Injecting drug use is the most common way to contract the virus. It is estimated that around half of people who inject drugs in England have, at some point, been infected.

Stages

Hepatitis C can be categorized into two stages: acute infection and chronic infection.

Acute infection refers to the first six months on infection and may not result in any noticeable symptoms. It is estimated that around 20% of those infected with hepatitis C will naturally clear the virus from their body during this stage. However, for the remaining 80%, a long-term infection will develop.

A long-term chronic infection can result in fibrosis and cirrhosis scarring of the liver, liver cancer or end-stage liver disease. However, the course of a chronic hepatitis C infection is unpredictable and commonly varies from case to case. Some who are infected with the virus experience very little liver damage, even after many years.    

Symptoms

Hepatitis C doesn’t have any noticeable symptoms until the liver has been significantly damaged. As a result, a person may have the virus without realising it.

When they do occur, symptoms of the hepatitis C infection may include:

  • flu-like symptoms such as muscle aches and a high fever

  • feeling tired all the time

  • a loss of appetite

  • abdominal pain

  • feeling and being sick

Because these symptoms can be mistaken for other conditions, the only way to know if one has hepatitis C is to get tested.

Getting Tested

The only way to know for certain that someone has contracted the hepatitis C virus is through testing. A blood test can be carried out to see if one is infected. Tests can be administered by your local GP, sexual health clinic, genitourinary medicine clinic or drug treatment centre.

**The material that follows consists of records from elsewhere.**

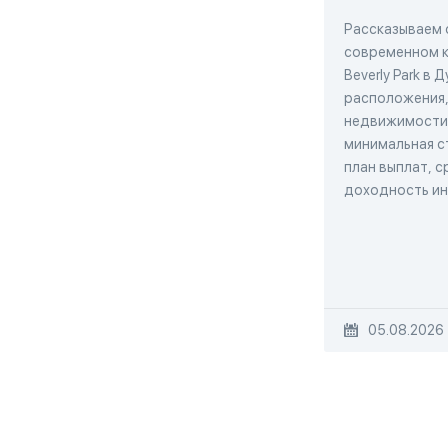
Рассказываем 
современном 
Beverly Park в 
расположения,
недвижимости
минимальная с
план выплат, с
доходность и
05.08.2026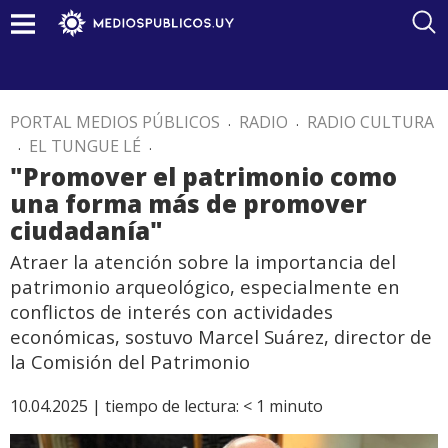
PORTAL MEDIOS PÚBLICOS
.
RADIO
.
RADIO CULTURA
.
EL TUNGUE LÉ
.
"Promover el patrimonio como
una forma más de promover
ciudadanía"
Atraer la atención sobre la importancia del
patrimonio arqueológico, especialmente en
conflictos de interés con actividades
económicas, sostuvo Marcel Suárez, director de
la Comisión del Patrimonio
10.04.2025 |
tiempo de lectura:
< 1
minuto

Early diagnosis is essential to preventing the onset of liver damage.    

Treatment

Hepatitis C can be treated with medicines that stop the virus from multiplying inside the body. They usually need to be taken for several weeks and are taken in injection and capsule/tablet form. The most common medications include pegylated interferon and ribavirin.

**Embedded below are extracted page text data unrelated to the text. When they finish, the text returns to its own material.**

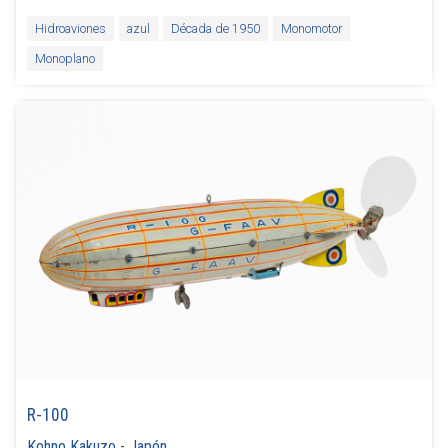
Hidroaviones
azul
Década de 1950
Monomotor
Monoplano
R-100
Kohno Kakuzo
-
Japón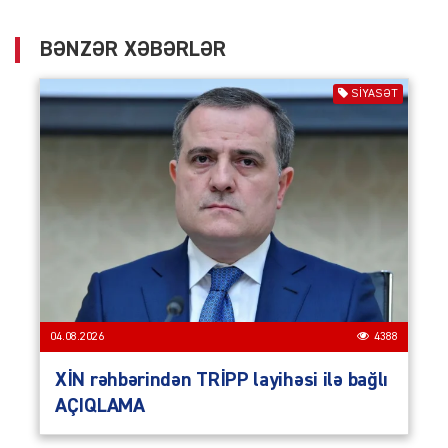
BƏNZƏR XƏBƏRLƏR
SIYASƏT
04.08.2026
4388
XİN rəhbərindən TRİPP layihəsi ilə bağlı
AÇIQLAMA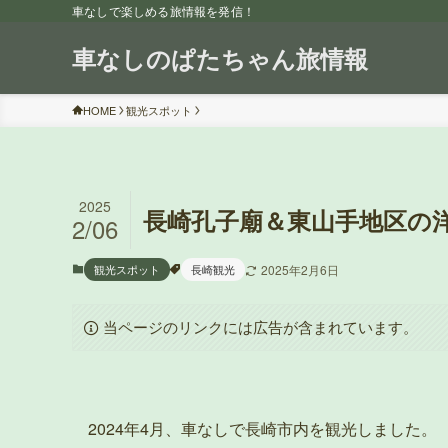
車なしで楽しめる旅情報を発信！
車なしのぱたちゃん旅情報
HOME
観光スポット
2025
長崎孔子廟＆東山手地区の
2/06
観光スポット
長崎観光
2025年2月6日
当ページのリンクには広告が含まれています。
2024年4月、車なしで長崎市内を観光しました。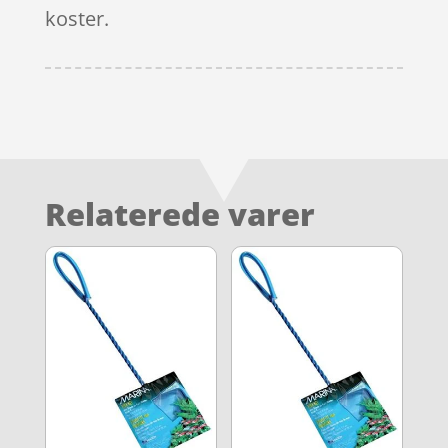
koster.
Relaterede varer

In the event of extreme liver damage, a liver transplant may be required.  

Eradicating Hepatitis C

While there is no vaccine to guard against hepatitis C, there are ways to reduce the risk of becoming infected. These include:

  • not sharing needles and other drug-injecting equipment, such as syringes, spoons and filters, with other people

  • not sharing razors or toothbrushes that might be contaminated with blood

  • using condoms when having sex with a new partner (although contracting the virus through sex is rare)

In January of 2018, the NHS committed to eliminating hepatitis C by 2025, five years earlier than the World Health Organisation goal of 2030.

The NHS invests in hepatitis C treatments each year and continues to introduce new ones as they become available. To date, England is one of the few countries in Europe where oral treatments (verses injections) for hepatitis C are increasing each year.